● **DATASET**:
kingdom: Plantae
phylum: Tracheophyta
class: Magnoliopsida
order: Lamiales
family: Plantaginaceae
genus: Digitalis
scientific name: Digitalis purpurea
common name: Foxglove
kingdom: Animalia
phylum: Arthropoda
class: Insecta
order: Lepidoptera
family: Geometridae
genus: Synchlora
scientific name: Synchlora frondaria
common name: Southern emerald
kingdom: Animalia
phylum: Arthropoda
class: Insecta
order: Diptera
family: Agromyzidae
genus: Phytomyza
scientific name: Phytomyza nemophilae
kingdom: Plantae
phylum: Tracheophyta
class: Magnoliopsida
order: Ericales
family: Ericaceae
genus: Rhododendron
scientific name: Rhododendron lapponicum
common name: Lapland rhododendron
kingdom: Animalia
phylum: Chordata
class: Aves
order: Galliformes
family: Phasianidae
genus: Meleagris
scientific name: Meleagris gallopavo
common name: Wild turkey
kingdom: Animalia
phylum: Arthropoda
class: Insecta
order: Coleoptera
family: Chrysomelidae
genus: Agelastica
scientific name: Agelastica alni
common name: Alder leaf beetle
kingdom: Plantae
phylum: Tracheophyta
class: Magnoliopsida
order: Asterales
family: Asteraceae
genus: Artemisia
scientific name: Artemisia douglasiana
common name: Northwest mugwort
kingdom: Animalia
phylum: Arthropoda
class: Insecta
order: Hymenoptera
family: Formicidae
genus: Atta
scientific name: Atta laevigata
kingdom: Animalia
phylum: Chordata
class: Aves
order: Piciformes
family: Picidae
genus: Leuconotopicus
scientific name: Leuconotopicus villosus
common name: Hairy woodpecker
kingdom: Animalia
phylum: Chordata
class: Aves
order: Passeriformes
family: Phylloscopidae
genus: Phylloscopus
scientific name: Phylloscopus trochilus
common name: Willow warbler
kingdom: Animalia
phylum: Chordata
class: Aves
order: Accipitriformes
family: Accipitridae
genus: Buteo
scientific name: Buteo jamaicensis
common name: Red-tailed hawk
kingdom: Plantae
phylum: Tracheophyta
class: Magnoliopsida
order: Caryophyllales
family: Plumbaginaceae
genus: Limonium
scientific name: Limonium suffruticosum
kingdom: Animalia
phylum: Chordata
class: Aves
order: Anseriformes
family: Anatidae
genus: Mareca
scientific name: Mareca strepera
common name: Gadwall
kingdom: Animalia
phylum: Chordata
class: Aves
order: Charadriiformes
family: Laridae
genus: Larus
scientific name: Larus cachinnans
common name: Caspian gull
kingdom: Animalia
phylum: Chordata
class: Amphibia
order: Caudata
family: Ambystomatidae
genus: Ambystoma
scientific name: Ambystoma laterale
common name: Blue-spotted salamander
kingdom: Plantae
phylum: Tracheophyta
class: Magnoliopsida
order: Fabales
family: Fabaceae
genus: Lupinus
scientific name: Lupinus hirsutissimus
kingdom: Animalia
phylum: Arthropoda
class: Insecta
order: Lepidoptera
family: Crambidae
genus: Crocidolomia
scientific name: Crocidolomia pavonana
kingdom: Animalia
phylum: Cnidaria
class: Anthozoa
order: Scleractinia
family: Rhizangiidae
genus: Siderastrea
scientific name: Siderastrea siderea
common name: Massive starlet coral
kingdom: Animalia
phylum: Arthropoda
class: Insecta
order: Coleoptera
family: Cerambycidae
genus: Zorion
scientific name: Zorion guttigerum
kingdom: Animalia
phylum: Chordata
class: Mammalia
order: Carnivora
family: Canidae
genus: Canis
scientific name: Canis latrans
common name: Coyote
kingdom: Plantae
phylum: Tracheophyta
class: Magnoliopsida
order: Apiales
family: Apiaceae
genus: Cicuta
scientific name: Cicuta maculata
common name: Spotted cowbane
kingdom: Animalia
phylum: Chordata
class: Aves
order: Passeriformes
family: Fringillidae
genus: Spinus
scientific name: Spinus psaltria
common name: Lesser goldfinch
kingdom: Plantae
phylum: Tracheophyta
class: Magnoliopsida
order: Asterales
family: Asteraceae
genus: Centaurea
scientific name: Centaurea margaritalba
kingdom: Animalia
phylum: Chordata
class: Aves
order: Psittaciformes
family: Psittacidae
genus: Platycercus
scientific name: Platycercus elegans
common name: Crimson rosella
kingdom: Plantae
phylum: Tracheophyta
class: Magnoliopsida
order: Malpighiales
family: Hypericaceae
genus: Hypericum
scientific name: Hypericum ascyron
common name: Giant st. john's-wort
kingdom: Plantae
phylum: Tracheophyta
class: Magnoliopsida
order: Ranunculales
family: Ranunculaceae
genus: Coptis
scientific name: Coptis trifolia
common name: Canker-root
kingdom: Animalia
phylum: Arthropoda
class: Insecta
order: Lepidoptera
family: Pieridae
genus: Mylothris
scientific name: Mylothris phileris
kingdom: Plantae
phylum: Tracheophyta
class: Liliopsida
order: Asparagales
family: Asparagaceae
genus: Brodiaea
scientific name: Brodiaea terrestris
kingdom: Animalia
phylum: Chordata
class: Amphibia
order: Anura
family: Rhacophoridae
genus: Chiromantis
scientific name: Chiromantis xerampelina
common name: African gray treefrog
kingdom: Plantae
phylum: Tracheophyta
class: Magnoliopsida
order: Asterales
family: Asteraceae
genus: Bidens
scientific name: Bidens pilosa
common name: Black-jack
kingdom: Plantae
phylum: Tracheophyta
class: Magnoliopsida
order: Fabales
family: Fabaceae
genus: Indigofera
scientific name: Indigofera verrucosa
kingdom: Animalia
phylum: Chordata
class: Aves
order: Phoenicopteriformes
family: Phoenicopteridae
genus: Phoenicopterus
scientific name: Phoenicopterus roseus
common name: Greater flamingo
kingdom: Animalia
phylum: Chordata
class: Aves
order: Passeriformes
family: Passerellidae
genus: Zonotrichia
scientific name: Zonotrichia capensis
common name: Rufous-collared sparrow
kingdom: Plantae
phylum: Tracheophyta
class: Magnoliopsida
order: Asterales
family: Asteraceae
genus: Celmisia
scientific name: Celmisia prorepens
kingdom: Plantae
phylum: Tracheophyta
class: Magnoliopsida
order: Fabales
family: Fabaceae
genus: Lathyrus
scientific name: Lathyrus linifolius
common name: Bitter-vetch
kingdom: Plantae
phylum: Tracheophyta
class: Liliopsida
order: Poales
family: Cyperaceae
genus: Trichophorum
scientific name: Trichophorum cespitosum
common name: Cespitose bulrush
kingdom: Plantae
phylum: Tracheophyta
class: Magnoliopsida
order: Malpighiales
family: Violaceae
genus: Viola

● **YOUR GOAL**: Write out every line of the material above verbatim, keeping the original order and wording.

● **CORRECT OUTPUT**:
kingdom: Plantae
phylum: Tracheophyta
class: Magnoliopsida
order: Lamiales
family: Plantaginaceae
genus: Digitalis
scientific name: Digitalis purpurea
common name: Foxglove
kingdom: Animalia
phylum: Arthropoda
class: Insecta
order: Lepidoptera
family: Geometridae
genus: Synchlora
scientific name: Synchlora frondaria
common name: Southern emerald
kingdom: Animalia
phylum: Arthropoda
class: Insecta
order: Diptera
family: Agromyzidae
genus: Phytomyza
scientific name: Phytomyza nemophilae
kingdom: Plantae
phylum: Tracheophyta
class: Magnoliopsida
order: Ericales
family: Ericaceae
genus: Rhododendron
scientific name: Rhododendron lapponicum
common name: Lapland rhododendron
kingdom: Animalia
phylum: Chordata
class: Aves
order: Galliformes
family: Phasianidae
genus: Meleagris
scientific name: Meleagris gallopavo
common name: Wild turkey
kingdom: Animalia
phylum: Arthropoda
class: Insecta
order: Coleoptera
family: Chrysomelidae
genus: Agelastica
scientific name: Agelastica alni
common name: Alder leaf beetle
kingdom: Plantae
phylum: Tracheophyta
class: Magnoliopsida
order: Asterales
family: Asteraceae
genus: Artemisia
scientific name: Artemisia douglasiana
common name: Northwest mugwort
kingdom: Animalia
phylum: Arthropoda
class: Insecta
order: Hymenoptera
family: Formicidae
genus: Atta
scientific name: Atta laevigata
kingdom: Animalia
phylum: Chordata
class: Aves
order: Piciformes
family: Picidae
genus: Leuconotopicus
scientific name: Leuconotopicus villosus
common name: Hairy woodpecker
kingdom: Animalia
phylum: Chordata
class: Aves
order: Passeriformes
family: Phylloscopidae
genus: Phylloscopus
scientific name: Phylloscopus trochilus
common name: Willow warbler
kingdom: Animalia
phylum: Chordata
class: Aves
order: Accipitriformes
family: Accipitridae
genus: Buteo
scientific name: Buteo jamaicensis
common name: Red-tailed hawk
kingdom: Plantae
phylum: Tracheophyta
class: Magnoliopsida
order: Caryophyllales
family: Plumbaginaceae
genus: Limonium
scientific name: Limonium suffruticosum
kingdom: Animalia
phylum: Chordata
class: Aves
order: Anseriformes
family: Anatidae
genus: Mareca
scientific name: Mareca strepera
common name: Gadwall
kingdom: Animalia
phylum: Chordata
class: Aves
order: Charadriiformes
family: Laridae
genus: Larus
scientific name: Larus cachinnans
common name: Caspian gull
kingdom: Animalia
phylum: Chordata
class: Amphibia
order: Caudata
family: Ambystomatidae
genus: Ambystoma
scientific name: Ambystoma laterale
common name: Blue-spotted salamander
kingdom: Plantae
phylum: Tracheophyta
class: Magnoliopsida
order: Fabales
family: Fabaceae
genus: Lupinus
scientific name: Lupinus hirsutissimus
kingdom: Animalia
phylum: Arthropoda
class: Insecta
order: Lepidoptera
family: Crambidae
genus: Crocidolomia
scientific name: Crocidolomia pavonana
kingdom: Animalia
phylum: Cnidaria
class: Anthozoa
order: Scleractinia
family: Rhizangiidae
genus: Siderastrea
scientific name: Siderastrea siderea
common name: Massive starlet coral
kingdom: Animalia
phylum: Arthropoda
class: Insecta
order: Coleoptera
family: Cerambycidae
genus: Zorion
scientific name: Zorion guttigerum
kingdom: Animalia
phylum: Chordata
class: Mammalia
order: Carnivora
family: Canidae
genus: Canis
scientific name: Canis latrans
common name: Coyote
kingdom: Plantae
phylum: Tracheophyta
class: Magnoliopsida
order: Apiales
family: Apiaceae
genus: Cicuta
scientific name: Cicuta maculata
common name: Spotted cowbane
kingdom: Animalia
phylum: Chordata
class: Aves
order: Passeriformes
family: Fringillidae
genus: Spinus
scientific name: Spinus psaltria
common name: Lesser goldfinch
kingdom: Plantae
phylum: Tracheophyta
class: Magnoliopsida
order: Asterales
family: Asteraceae
genus: Centaurea
scientific name: Centaurea margaritalba
kingdom: Animalia
phylum: Chordata
class: Aves
order: Psittaciformes
family: Psittacidae
genus: Platycercus
scientific name: Platycercus elegans
common name: Crimson rosella
kingdom: Plantae
phylum: Tracheophyta
class: Magnoliopsida
order: Malpighiales
family: Hypericaceae
genus: Hypericum
scientific name: Hypericum ascyron
common name: Giant st. john's-wort
kingdom: Plantae
phylum: Tracheophyta
class: Magnoliopsida
order: Ranunculales
family: Ranunculaceae
genus: Coptis
scientific name: Coptis trifolia
common name: Canker-root
kingdom: Animalia
phylum: Arthropoda
class: Insecta
order: Lepidoptera
family: Pieridae
genus: Mylothris
scientific name: Mylothris phileris
kingdom: Plantae
phylum: Tracheophyta
class: Liliopsida
order: Asparagales
family: Asparagaceae
genus: Brodiaea
scientific name: Brodiaea terrestris
kingdom: Animalia
phylum: Chordata
class: Amphibia
order: Anura
family: Rhacophoridae
genus: Chiromantis
scientific name: Chiromantis xerampelina
common name: African gray treefrog
kingdom: Plantae
phylum: Tracheophyta
class: Magnoliopsida
order: Asterales
family: Asteraceae
genus: Bidens
scientific name: Bidens pilosa
common name: Black-jack
kingdom: Plantae
phylum: Tracheophyta
class: Magnoliopsida
order: Fabales
family: Fabaceae
genus: Indigofera
scientific name: Indigofera verrucosa
kingdom: Animalia
phylum: Chordata
class: Aves
order: Phoenicopteriformes
family: Phoenicopteridae
genus: Phoenicopterus
scientific name: Phoenicopterus roseus
common name: Greater flamingo
kingdom: Animalia
phylum: Chordata
class: Aves
order: Passeriformes
family: Passerellidae
genus: Zonotrichia
scientific name: Zonotrichia capensis
common name: Rufous-collared sparrow
kingdom: Plantae
phylum: Tracheophyta
class: Magnoliopsida
order: Asterales
family: Asteraceae
genus: Celmisia
scientific name: Celmisia prorepens
kingdom: Plantae
phylum: Tracheophyta
class: Magnoliopsida
order: Fabales
family: Fabaceae
genus: Lathyrus
scientific name: Lathyrus linifolius
common name: Bitter-vetch
kingdom: Plantae
phylum: Tracheophyta
class: Liliopsida
order: Poales
family: Cyperaceae
genus: Trichophorum
scientific name: Trichophorum cespitosum
common name: Cespitose bulrush
kingdom: Plantae
phylum: Tracheophyta
class: Magnoliopsida
order: Malpighiales
family: Violaceae
genus: Viola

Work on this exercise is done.